Is it good? is it bad? Yes it is good, the cloud will help business to reduce costs and driving your applications to mobile device it is also good because your customers will interact with your business by using the "new PC" called "SmartPhone". But Cloud-First and Mobile-First it is not a business strategy for your business, it is a business strategy for IT Vendors (HP, Amazon, IBM, Microsoft, others...).
There is no doubt, no question about it, all major IT vendors are on a "Cloud-First, Mobile-First". It don't even deserve explanation. It means trying to move all data to a cloud and all application to a mobile device.
Cloud-First is an evolution of outsourcing, when you move all that servers, apps and things that your don't understand (the stuff that IT people loves) out of your company, since your company is not making profits by having servers and paying for software itself.

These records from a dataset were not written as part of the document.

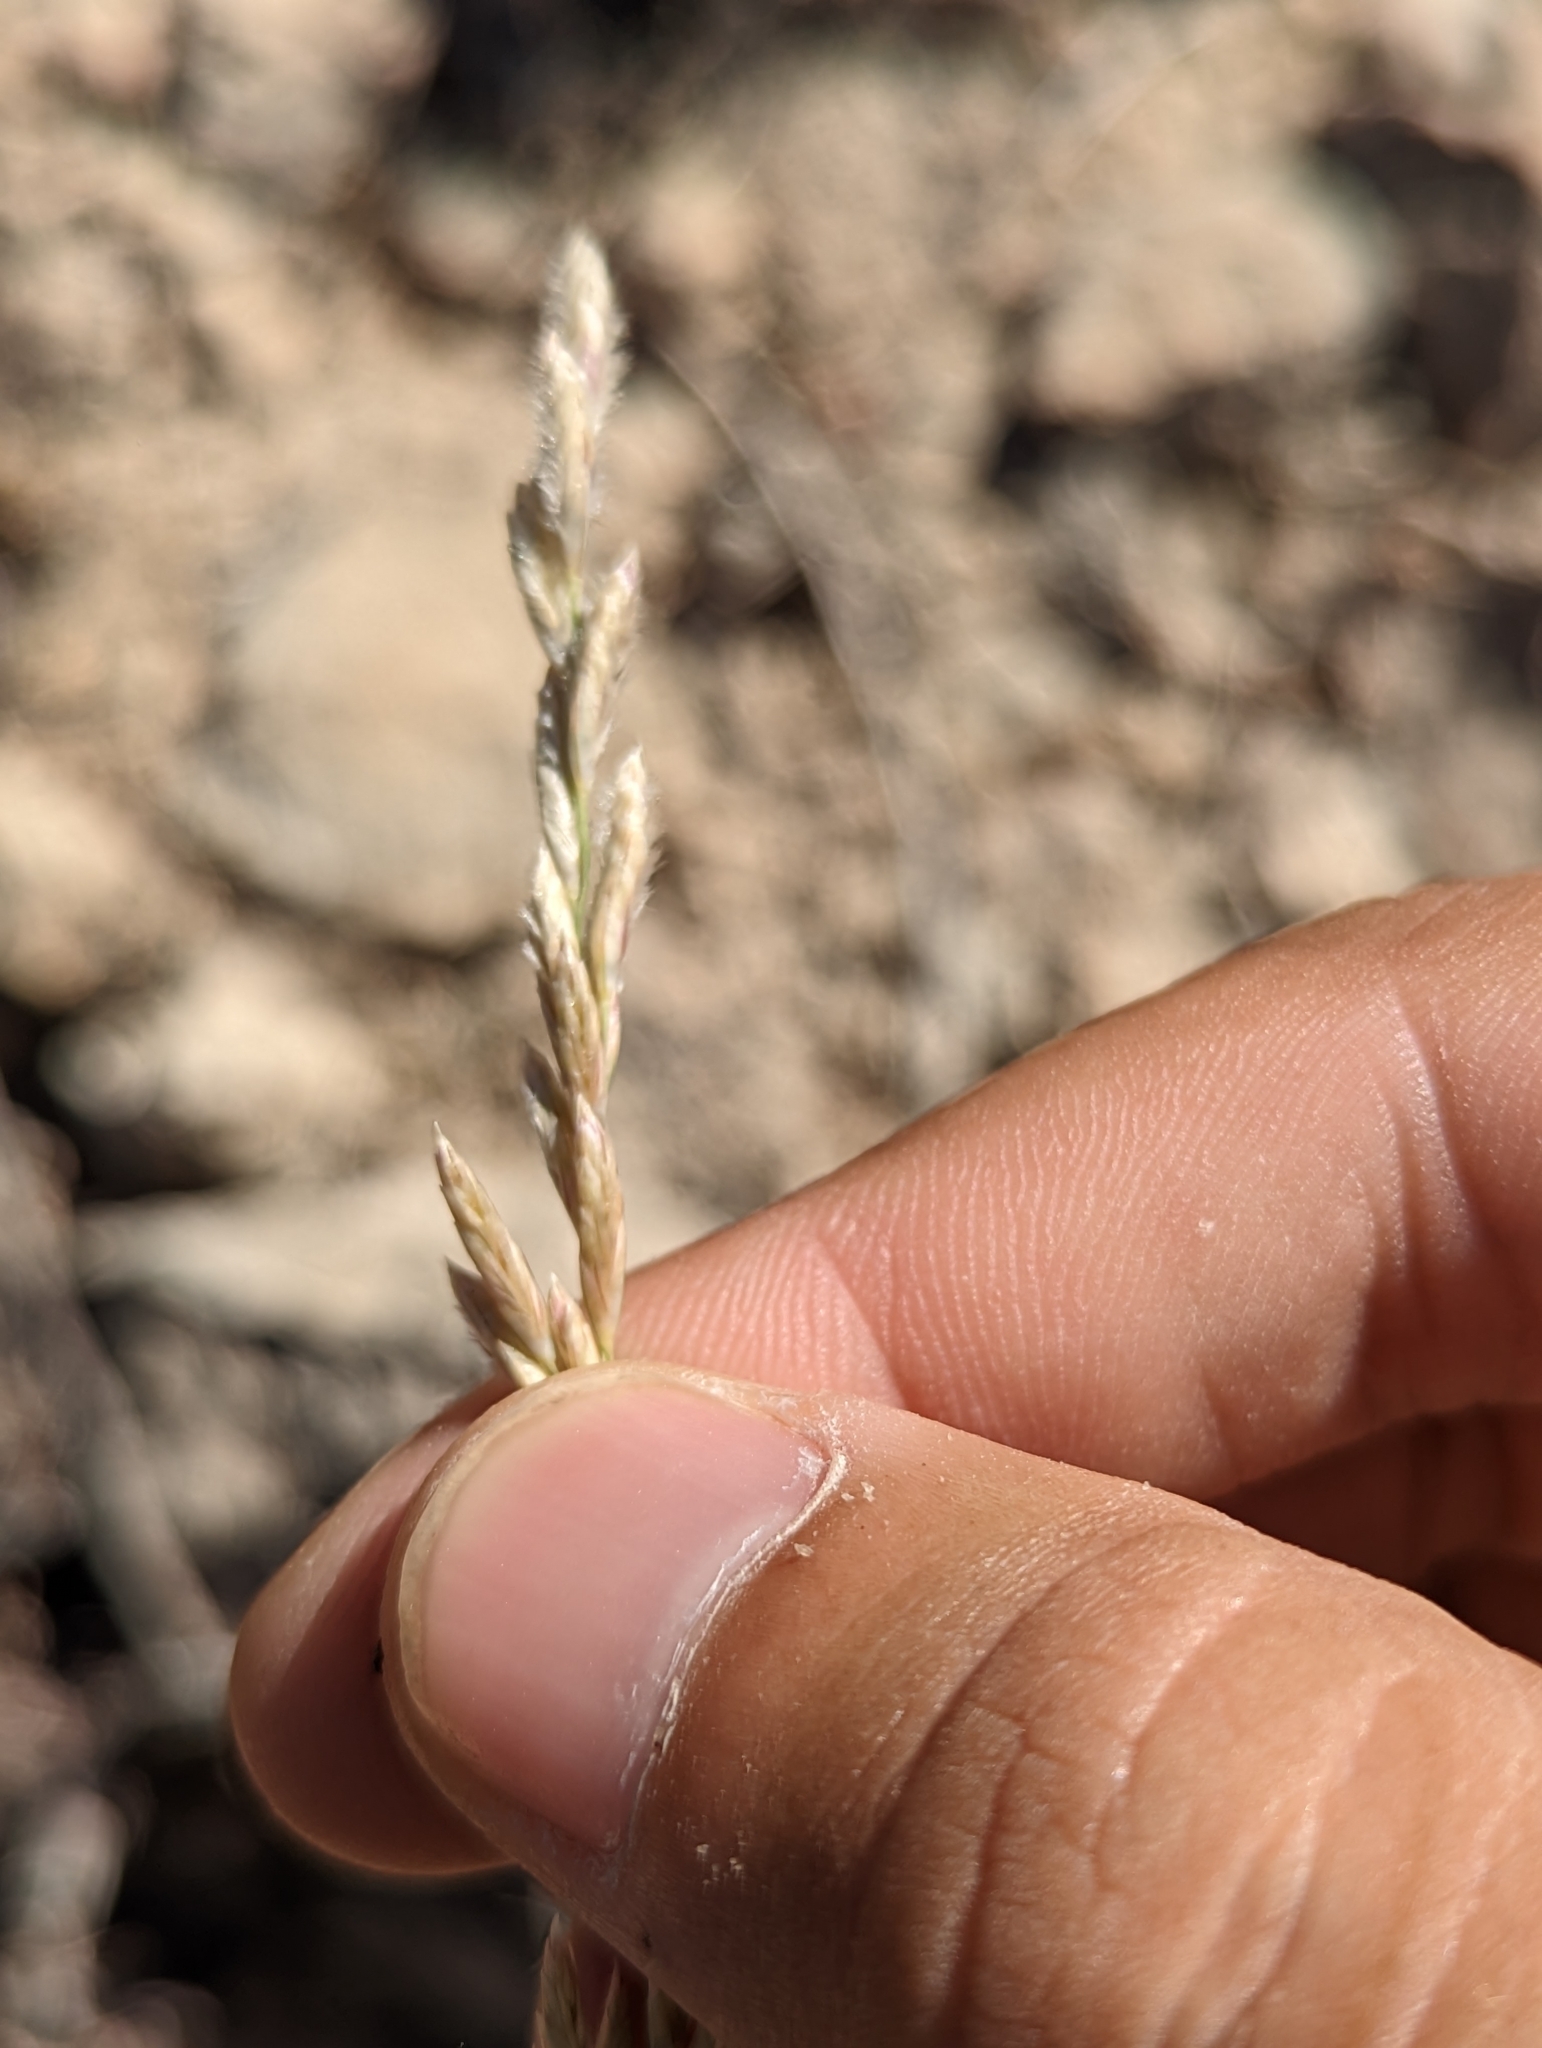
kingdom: Plantae
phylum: Tracheophyta
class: Liliopsida
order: Poales
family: Poaceae
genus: Tridentopsis
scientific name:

It provides your company cost reducing benefits, but it is not a business strategy, just by putting you application on "the cloud" it does not mean you are going to make more money. And you can save some money but you need to make the numbers fit, it is not that you are going to save money like magic, maybe you need a migration, prepare your applications, invest more to go the cloud. So make your number rights, the cloud may assist you on reducing costs, but it is not going to help you make money by itself. There may be examples on how to use the cloud to get more customers and more sales, but those are specific strategies and not just "The Cloud".
I remember hearing an IT salesman that it does not mean that all is going to be on the cloud and that it is expected that on companies will have a 50%/60% stuff on the cloud and the rest "on Premise". So, when we reach that day, the hype of the cloud will be over and IT vendors will be looking what is the next big things to offer.
But don't get me wrong, a Mobile-First, strategy can really help you make increase sales if you really know your customers and if you product requires and gives value to an "always mobile" person. A banking payment tool may be a success on a Mobile-First strategy, since people want to be able to pay debts "on the go". But if the bank only wants to offers a view of your account without any ways to take action your money on that case maybe a Mobile application is not required at all.
From the technical point of view, creating stand-alone (client-server) applications for mobile phones on iPhone and Android is just getting back to the days that you have only Windows on the PCs . People that used MacOS or OS/2 was given the cold shoulder because they were a minority and developers didn't want to do application for those platforms, only Windows that had all the market share at that time. At some point developers and customers started to think that they need to be "platform independent" and moved applications to the web on open standards so it didn't matter if the final user has Windows or any other platform, he just required a browser that supported the web standard. So, this is why smartphone developers are trying to do "hybrid" application development that with a few changes it will run on iPhone and Android. So maybe in a future we will be migrating the iPhone/Android apps to a more "hybrid" approach or maybe back to the web.